Start of EXCERPT PROVIDED

HILLSBOROUGH COUNTY, Fla. — It really is a beautiful sight.
Wednesday afternoon, despite repressively hot weather, a group of volunteers banded together to make a difference in countless lives.
One by one, as families pulled up to a Hillsborough County food pantry, the volunteers loaded the trunks of their cars with big blessings: boxes filled to the brim with fresh groceries.
They’re groceries people like Joy Barbee and her daughter might not have otherwise.
"This is a big help for us because, you know, it's free,” Barbee said. “All you have to do is just come and get it."
Wednesday’s food distribution was the work of the Three B’s Ministry and Martha Diaz.
Diaz is an infectiously-bighearted force of good who's made it her life mission to help others.
Her altruistic spirit was forged by the trials and tribulations of her past. She moved from Puerto Rico to Florida with her five year old daughter in 2010, and despite her advanced degrees, experienced homelessness.

End of EXCERPT PROVIDED
Start of EXERCISE DATA

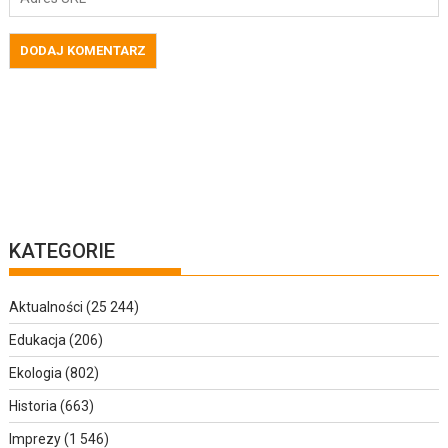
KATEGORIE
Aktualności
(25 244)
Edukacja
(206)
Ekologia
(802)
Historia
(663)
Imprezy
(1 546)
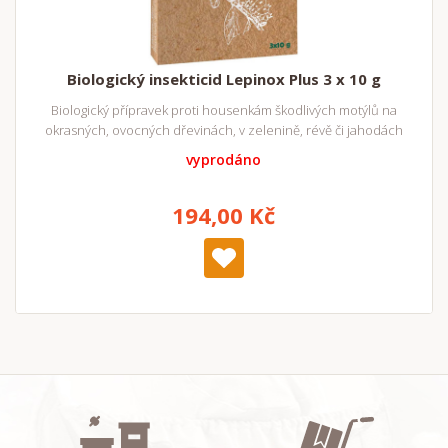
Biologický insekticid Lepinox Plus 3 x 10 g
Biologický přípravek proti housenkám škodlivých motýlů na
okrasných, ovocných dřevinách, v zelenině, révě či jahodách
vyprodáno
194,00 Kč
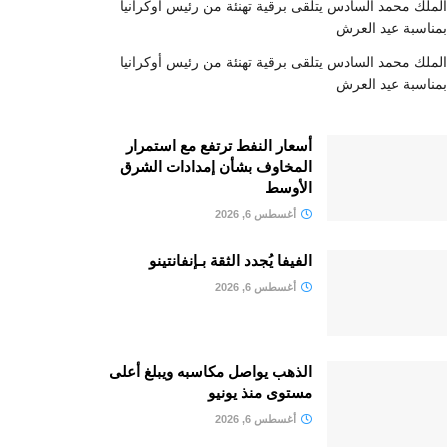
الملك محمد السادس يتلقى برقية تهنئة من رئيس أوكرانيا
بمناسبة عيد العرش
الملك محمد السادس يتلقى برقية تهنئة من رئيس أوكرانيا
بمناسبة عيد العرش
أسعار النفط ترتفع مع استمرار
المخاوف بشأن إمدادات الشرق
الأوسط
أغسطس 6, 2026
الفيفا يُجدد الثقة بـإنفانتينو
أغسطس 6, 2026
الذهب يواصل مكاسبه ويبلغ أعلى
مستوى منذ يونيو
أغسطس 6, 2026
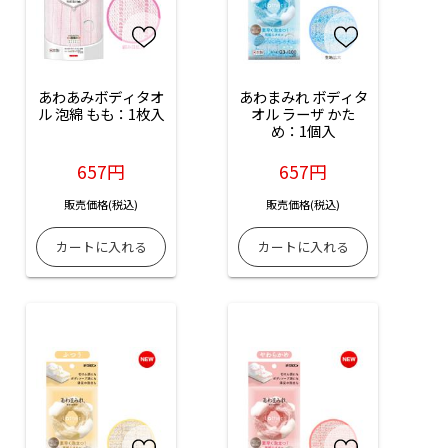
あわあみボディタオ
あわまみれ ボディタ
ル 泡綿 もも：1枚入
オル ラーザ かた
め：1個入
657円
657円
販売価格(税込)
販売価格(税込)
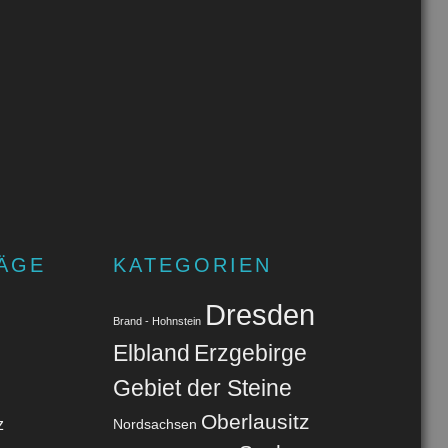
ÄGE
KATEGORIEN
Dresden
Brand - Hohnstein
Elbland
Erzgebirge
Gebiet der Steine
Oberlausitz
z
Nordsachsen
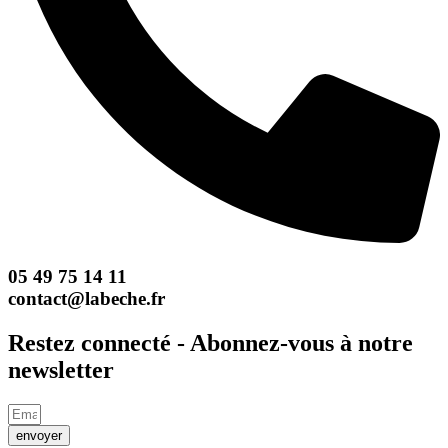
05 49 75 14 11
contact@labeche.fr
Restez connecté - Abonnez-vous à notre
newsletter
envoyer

End of EXERCISE DATA

ACTION ITEM A — List every place name in the food pantry article, counting each place once.
ACTION ITEM B — Write the next part of the food pantry article, starting after its final sentence.

REPLY A —
Hillsborough County
Florida (also written "Fla.")
Puerto Rico

REPLY B —
“I was very nervous. I was very scared,” she told ABC Action News in a previous interview. “I have a friend in Puerto Rico. She is my best friend, and I was calling her crying all the time, and she said, ‘Why don’t you come back? You know, come back. I’m here for you.’ And I said, ‘No, I don’t want to go back. I need to be here. Something is telling me that there’s a purpose for me in this place.’”
When her life finally stabilized, she became the help she wished she had during her period of homelessness.
What started as a meal train for a sick friend during the COVID-19 pandemic eventually became her nonprofit, the Three B’s Ministry.
“I need to say thank you to God first, but then, all the people that was involved to make this happen,” she said Wednesday.
But back in April, Diaz cried tears of worry.
Her food pantry lost its home at a Valrico church and had until June 1 to find a new home. Diaz worried she would have to suspend the nonprofit's operations.
Then, multiple ABC Action News viewers got involved. One informed the news department of the dire situation. After the station ran a story about the ministry’s pressing need for a new location, another viewer — Chirag Amin — helped provide a new home for Three B’s Ministry on Lithia Pinecrest Road near Brandon.
The new location hosted its inaugural food distribution Wednesday, and though the nonprofit is still figuring out logistics at its new home, the food giveaway went smoothly.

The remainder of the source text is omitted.